Start of Given records
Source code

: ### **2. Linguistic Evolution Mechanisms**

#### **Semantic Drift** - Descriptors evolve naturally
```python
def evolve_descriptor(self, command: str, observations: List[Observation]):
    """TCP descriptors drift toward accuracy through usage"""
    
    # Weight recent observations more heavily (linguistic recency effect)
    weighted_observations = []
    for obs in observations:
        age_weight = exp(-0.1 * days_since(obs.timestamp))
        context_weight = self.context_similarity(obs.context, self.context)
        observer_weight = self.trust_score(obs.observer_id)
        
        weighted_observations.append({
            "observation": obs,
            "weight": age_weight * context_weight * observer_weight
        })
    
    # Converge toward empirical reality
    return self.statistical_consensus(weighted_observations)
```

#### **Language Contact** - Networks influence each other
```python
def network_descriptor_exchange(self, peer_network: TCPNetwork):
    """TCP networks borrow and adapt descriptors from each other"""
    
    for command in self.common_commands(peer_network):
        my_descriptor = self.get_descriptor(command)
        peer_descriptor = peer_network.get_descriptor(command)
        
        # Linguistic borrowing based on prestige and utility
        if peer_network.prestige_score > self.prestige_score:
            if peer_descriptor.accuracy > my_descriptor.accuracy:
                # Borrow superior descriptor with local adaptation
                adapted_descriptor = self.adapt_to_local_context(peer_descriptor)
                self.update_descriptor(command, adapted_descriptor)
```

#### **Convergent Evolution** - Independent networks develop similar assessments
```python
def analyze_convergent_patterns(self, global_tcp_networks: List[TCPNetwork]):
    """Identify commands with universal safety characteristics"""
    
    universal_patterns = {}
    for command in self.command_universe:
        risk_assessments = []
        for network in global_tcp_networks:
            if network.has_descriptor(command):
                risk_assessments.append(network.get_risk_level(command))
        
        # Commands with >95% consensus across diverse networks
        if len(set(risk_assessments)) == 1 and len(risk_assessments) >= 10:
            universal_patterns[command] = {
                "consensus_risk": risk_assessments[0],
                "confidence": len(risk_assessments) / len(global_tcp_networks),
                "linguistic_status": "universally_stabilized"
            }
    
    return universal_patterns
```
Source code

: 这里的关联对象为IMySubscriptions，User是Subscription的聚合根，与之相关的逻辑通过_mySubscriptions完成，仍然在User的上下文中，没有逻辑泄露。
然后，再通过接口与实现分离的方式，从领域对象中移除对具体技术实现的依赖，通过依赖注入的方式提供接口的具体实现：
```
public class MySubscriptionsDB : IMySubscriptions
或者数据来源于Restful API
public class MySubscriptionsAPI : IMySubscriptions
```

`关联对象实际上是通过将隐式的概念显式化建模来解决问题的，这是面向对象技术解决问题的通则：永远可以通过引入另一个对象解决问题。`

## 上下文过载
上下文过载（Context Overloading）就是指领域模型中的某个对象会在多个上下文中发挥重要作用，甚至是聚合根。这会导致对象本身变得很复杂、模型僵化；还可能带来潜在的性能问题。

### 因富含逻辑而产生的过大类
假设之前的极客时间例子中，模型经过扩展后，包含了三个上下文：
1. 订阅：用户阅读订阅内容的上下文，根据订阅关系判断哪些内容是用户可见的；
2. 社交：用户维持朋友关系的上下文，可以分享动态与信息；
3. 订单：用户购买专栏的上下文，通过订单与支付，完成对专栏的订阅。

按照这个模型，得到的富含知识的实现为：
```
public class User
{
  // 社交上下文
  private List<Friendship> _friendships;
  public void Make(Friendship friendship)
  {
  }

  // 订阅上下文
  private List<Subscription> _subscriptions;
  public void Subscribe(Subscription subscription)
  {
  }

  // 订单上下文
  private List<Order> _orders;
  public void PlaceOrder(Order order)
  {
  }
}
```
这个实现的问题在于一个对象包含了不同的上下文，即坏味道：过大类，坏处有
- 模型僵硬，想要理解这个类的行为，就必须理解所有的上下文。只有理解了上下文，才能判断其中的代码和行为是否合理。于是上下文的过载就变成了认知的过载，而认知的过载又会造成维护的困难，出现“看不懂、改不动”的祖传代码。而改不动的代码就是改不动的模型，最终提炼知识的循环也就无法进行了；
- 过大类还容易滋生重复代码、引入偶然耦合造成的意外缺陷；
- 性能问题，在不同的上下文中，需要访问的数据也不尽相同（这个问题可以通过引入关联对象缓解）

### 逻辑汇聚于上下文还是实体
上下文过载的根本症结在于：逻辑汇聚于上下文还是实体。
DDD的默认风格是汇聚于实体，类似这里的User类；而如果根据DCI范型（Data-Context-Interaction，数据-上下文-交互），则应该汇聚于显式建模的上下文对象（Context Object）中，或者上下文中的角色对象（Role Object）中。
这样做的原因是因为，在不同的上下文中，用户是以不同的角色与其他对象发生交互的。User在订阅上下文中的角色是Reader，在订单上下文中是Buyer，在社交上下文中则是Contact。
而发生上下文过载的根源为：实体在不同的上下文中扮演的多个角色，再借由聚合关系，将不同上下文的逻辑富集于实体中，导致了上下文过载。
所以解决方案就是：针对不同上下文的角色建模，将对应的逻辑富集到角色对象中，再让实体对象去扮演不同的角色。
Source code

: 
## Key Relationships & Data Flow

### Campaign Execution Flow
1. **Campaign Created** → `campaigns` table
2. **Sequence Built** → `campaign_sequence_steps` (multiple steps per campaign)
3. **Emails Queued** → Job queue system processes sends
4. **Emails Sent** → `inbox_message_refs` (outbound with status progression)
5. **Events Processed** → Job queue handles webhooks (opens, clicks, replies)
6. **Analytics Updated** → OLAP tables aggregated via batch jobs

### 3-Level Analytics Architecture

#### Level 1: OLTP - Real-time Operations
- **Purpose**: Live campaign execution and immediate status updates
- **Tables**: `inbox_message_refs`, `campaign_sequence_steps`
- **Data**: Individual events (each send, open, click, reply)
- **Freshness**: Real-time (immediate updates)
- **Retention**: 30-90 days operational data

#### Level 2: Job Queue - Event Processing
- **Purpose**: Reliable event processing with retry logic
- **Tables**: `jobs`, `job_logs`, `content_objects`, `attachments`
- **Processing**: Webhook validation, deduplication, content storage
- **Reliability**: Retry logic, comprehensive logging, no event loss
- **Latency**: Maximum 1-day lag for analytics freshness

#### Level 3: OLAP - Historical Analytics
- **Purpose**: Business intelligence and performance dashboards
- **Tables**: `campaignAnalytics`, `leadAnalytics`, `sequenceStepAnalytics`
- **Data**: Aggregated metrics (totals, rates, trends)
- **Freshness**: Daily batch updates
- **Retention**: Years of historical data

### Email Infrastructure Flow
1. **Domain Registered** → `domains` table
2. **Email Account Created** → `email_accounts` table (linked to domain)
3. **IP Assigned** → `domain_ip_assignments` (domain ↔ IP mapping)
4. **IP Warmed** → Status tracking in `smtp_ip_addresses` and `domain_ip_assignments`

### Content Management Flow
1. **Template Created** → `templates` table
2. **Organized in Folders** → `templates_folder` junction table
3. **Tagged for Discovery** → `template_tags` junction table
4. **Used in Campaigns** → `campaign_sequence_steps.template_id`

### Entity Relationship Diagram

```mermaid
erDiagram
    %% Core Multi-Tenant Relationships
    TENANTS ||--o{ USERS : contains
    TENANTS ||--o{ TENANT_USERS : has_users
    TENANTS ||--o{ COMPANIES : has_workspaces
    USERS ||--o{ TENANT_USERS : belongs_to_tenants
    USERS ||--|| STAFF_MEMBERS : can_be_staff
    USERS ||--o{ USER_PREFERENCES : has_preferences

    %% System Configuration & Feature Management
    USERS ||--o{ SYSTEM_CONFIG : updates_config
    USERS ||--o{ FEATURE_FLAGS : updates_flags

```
End of Given records
▶ _Task to complete_
The lines to copy are those above that contain the string "Management".

▶ _Your solution_
### Content Management Flow
    %% System Configuration & Feature Management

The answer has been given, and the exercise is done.